Walking Out on the Boys by Frances K. Conley Presents a neurosurgeon's memoir of gender discrimination and professional challenges in academic medicine during the 1960s-1990s.
Women Physicians and the Cultures of Medicine by Ellen S. More, Elizabeth Fee, and Manon Parry Examines the intersection of gender, medical practice, and social change through collected essays and primary source materials.
Doctors Wanted: No Women Need Apply by Mary Roth Walsh Traces the history of women's entry into American medical schools and the systematic barriers they faced from 1800-1960.
🤔 Interesting facts
🔸 Regina Morantz-Sanchez spent over five years collecting oral histories from women physicians who practiced medicine between 1925 and 1940, capturing a crucial period when female doctors were starting to be more widely accepted.
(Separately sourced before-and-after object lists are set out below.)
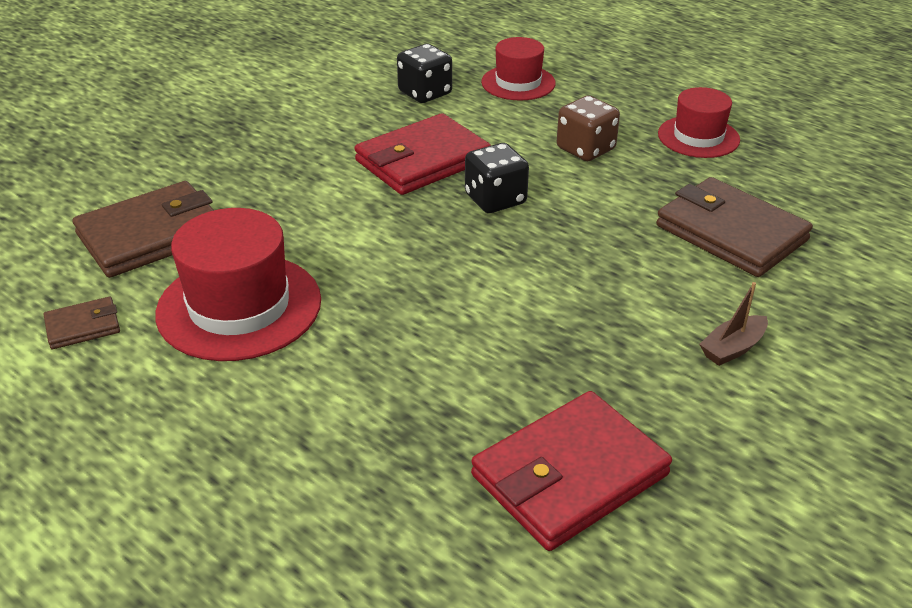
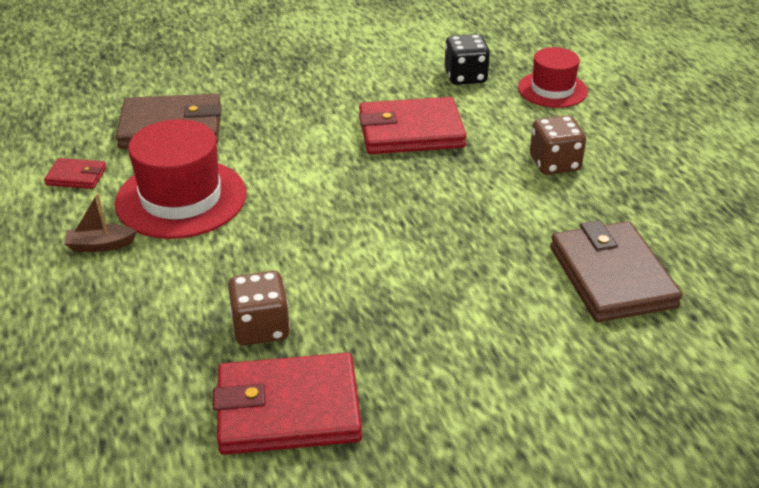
camera: 30 degrees right, 0 degrees up
brown wallet [44,297,120,349] -> red wallet [44,158,106,189]
black dice [465,143,529,213] -> none
red hat [658,87,740,158] -> none
brown boat [699,282,768,366] -> brown boat moved to [64,193,137,252]
none -> brown dice [228,271,290,346]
🔸 Many of the interviewed physicians faced quotas at medical schools that limited female admission to 5% or less of each class, forcing them to be exceptional just to gain entry.
🔸 The book reveals how early women doctors often specialized in pediatrics and obstetrics because these were considered more "appropriate" fields for women, though some deliberately chose male-dominated specialties to break barriers.
🔸 Several of the featured physicians had to hide their pregnancies while practicing medicine, as it was considered unprofessional for a doctor to be visibly pregnant while treating patients.
🔸 The oral histories document how female physicians created informal support networks and mentoring systems to help each other succeed, since they were often excluded from traditional male medical societies and organizations.